Courtney Love's play has improved as a senior at middle linebacker.
Aside from the offensive line, the secondary has probably been the team's biggest disappointment in 2017. Kentucky has faced quality quarterbacks like Jake Bentley, Brogan Roback and Drew Lock so far (although it doesn't get easier in the second half), but the results have not been good so far. Kentucky's pass defense efficiency is ranked 86th in the country and things seem to be getting worse, with Missouri hitting on several big plays on poor coverage attempts by Wildcat defenders.
Darius West has had a breakout season and has been a force against the run, but there is room for the Cats' junior to improve in coverage. Mike Edwards has been one of Kentucky's better players in coverage this season and he, also a junior, has lived up to his billing as one of the SEC's better safeties. Edwards is tied with Love for first on the team with 43 tackles, and he also has three interceptions and four pass breakups. He's a strong contender for all-conference honors if his current production continues.
Derrick Baity earned SEC honors one week but he gave up a big play against the Tigers and has had some ups and downs this season, as has fellow cornerback Chris Westry. The Cats' backups, Jordan Griffin and Lonnie Johnson, have been very much up and down although their inexperience makes that easy to understand. Johnson had a particularly tough game against the Tigers, who picked on him multiple times.

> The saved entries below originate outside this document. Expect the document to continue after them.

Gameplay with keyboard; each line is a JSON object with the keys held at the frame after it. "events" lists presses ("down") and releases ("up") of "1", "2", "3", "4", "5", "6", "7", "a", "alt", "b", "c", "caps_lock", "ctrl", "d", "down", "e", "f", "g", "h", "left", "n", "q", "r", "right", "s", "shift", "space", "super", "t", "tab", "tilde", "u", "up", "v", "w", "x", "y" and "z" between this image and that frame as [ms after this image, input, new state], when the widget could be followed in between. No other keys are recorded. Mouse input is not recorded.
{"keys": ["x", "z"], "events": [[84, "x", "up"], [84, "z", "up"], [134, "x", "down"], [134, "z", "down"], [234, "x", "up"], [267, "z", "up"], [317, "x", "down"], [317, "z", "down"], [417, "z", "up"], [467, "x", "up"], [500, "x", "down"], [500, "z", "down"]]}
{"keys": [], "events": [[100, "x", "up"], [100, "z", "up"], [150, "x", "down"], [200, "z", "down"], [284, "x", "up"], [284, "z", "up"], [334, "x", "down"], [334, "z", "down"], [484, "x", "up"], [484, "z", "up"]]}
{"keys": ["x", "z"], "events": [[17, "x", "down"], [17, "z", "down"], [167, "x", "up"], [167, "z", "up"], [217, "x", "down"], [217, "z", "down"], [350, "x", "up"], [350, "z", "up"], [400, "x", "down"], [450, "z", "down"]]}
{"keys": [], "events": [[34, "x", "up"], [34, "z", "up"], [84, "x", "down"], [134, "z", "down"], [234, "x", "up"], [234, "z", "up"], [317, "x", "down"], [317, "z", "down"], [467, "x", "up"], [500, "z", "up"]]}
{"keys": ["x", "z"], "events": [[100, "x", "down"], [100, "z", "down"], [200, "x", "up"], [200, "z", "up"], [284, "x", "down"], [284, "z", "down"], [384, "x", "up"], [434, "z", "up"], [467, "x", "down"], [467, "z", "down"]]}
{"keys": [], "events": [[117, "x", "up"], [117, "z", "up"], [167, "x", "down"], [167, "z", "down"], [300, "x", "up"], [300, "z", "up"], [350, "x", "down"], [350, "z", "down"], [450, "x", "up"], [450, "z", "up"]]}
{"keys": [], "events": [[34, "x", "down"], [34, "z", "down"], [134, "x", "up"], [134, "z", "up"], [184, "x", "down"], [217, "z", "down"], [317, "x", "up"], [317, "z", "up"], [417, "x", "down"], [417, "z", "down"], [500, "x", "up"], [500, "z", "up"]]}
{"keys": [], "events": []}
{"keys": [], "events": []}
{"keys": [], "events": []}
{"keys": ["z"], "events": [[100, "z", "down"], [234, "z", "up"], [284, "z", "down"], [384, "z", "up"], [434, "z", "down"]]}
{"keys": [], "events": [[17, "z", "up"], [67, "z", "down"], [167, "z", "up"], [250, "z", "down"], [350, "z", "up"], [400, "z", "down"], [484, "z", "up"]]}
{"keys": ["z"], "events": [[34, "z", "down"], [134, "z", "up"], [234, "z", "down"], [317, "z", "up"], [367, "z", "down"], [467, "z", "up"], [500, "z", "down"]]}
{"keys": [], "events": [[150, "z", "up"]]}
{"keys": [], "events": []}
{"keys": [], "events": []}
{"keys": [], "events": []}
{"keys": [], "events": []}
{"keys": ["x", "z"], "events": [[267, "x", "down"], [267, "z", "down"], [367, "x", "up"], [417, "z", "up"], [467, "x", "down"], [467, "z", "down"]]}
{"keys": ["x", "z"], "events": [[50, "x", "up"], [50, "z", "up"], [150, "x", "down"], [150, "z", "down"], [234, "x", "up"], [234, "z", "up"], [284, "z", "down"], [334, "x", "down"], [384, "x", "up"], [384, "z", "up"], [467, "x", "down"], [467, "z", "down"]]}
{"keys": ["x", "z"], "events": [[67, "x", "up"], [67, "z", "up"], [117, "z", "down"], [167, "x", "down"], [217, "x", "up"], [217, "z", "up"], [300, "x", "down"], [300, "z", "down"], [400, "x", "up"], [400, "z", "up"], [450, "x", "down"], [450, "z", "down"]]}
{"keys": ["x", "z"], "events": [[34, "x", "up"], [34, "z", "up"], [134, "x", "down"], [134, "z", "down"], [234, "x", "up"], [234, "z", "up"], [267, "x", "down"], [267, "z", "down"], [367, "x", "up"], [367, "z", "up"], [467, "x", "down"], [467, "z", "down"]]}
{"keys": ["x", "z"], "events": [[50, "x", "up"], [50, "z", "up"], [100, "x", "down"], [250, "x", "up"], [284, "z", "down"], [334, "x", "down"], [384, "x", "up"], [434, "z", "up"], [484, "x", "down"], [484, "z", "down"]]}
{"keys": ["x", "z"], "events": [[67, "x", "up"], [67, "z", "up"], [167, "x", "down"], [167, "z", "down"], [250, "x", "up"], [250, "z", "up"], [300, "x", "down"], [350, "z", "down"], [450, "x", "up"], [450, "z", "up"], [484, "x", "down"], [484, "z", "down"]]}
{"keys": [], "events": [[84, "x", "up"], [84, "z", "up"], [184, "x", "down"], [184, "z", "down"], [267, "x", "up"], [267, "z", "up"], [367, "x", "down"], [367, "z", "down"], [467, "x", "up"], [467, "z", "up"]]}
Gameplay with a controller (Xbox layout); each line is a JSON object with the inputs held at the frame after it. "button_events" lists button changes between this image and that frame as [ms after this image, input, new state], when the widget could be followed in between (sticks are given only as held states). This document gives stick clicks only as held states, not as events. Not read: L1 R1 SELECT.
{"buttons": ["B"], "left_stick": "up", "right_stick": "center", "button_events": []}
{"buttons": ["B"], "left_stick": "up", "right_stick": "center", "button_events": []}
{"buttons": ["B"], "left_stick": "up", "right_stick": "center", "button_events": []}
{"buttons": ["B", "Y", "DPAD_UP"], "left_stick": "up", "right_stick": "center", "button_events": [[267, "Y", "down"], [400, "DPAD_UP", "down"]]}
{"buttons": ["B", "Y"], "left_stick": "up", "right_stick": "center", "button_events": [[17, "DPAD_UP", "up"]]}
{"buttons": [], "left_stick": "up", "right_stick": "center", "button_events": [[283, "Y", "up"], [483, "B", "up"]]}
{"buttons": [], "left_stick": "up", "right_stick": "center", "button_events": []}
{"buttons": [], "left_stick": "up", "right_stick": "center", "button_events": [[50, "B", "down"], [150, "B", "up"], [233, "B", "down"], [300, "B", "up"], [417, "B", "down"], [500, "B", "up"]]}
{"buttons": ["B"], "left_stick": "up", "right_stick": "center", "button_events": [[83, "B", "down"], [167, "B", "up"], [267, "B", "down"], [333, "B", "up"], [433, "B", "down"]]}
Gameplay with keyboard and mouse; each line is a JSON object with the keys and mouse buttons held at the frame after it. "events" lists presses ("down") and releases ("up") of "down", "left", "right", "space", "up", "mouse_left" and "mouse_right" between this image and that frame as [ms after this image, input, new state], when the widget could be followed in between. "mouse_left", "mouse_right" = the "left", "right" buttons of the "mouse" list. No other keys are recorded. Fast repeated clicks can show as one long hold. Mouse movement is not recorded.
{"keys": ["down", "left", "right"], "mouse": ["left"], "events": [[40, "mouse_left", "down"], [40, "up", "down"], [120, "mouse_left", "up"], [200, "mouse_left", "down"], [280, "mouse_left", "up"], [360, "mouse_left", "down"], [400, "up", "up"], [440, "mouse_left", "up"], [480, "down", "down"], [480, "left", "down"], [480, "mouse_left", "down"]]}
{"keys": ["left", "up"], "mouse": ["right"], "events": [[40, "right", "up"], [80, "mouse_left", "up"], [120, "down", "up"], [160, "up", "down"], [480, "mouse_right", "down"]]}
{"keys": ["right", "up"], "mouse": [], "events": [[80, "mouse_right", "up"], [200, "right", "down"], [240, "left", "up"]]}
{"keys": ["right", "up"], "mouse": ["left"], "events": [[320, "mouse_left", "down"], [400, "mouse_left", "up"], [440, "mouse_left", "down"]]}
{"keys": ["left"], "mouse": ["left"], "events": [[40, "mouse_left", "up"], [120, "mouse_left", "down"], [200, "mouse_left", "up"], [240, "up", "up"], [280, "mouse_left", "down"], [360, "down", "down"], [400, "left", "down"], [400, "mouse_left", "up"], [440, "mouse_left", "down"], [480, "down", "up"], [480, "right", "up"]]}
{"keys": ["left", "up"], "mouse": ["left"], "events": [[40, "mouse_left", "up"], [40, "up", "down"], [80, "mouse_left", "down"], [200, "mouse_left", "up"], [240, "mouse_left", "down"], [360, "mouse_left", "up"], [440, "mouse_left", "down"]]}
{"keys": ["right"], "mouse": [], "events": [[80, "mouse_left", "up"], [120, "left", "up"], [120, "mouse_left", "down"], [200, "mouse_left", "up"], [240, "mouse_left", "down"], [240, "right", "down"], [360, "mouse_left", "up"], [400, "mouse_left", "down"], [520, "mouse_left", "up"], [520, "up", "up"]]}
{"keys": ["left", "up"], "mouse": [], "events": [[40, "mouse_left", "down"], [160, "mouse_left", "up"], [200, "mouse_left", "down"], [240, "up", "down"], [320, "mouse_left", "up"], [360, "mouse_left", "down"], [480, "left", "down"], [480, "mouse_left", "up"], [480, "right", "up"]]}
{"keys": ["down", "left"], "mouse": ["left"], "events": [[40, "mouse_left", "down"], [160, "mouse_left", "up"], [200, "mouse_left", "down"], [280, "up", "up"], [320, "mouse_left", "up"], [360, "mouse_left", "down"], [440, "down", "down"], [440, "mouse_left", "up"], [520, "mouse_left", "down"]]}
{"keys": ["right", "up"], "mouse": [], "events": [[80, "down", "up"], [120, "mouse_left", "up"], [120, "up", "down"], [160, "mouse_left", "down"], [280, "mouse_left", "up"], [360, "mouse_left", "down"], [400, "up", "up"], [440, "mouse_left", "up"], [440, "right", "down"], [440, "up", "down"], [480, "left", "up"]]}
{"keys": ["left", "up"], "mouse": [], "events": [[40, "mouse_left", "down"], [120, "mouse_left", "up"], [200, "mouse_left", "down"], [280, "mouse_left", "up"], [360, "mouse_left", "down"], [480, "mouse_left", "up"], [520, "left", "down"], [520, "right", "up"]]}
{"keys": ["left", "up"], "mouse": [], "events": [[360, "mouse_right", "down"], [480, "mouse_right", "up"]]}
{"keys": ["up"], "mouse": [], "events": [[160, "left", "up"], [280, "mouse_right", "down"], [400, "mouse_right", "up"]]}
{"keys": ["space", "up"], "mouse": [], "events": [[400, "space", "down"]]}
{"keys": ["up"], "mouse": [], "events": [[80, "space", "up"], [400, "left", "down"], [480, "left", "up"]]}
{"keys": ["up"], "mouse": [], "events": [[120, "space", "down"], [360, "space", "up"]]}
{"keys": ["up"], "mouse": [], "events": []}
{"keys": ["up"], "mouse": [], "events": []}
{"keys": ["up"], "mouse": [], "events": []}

The special teams have been the most improved unit on the team and it isn't even close. The Wildcats have one of the best special teams units in the country. Matt Panton's 42.5 yards per punt are a big improvement from Grant McKinniss' numbers last year, and on top of that 12 of his 33 punts have pinned opponents inside their 20 yard line.
Austin MacGinnis has connected on 13 of 18 field goals, making him one of the sport's most prolific kickers to date in 2017. His misses have mostly been very long attempts.
Charles Walker has been one of the best and most efficient punt returners in the country, making both heady decisions and explosive plays, particularly against Florida.
Charles Moushey has seven tackles and has emerged as a big-time coverage player. Kentucky has executed a fake punt and has stuffed a fake punt. Johnson blocked a key Missouri field goal attempt and Paschal blocked a punt against Eastern Michigan.
The one thing that stands out that will always be difficult to forget, on the negative side, are the blunders against Florida. Most other criticisms will be either controversial or oversimplified (the offensive playcalling, for instance).
Kentucky's coaching staff has done a good job with Johnson, the wide receivers, the defensive line and the special teams unit. They are obviously playing to win ball control, field position games, and a team that is good on special teams, turnover margin and field position is usually a well coached squad. The Wildcats have a very good track record in close games this year.
Still, the biggest talking point for national media figures this week was the Florida game and that rightfully knocks this grade down from what would be an otherwise very good score.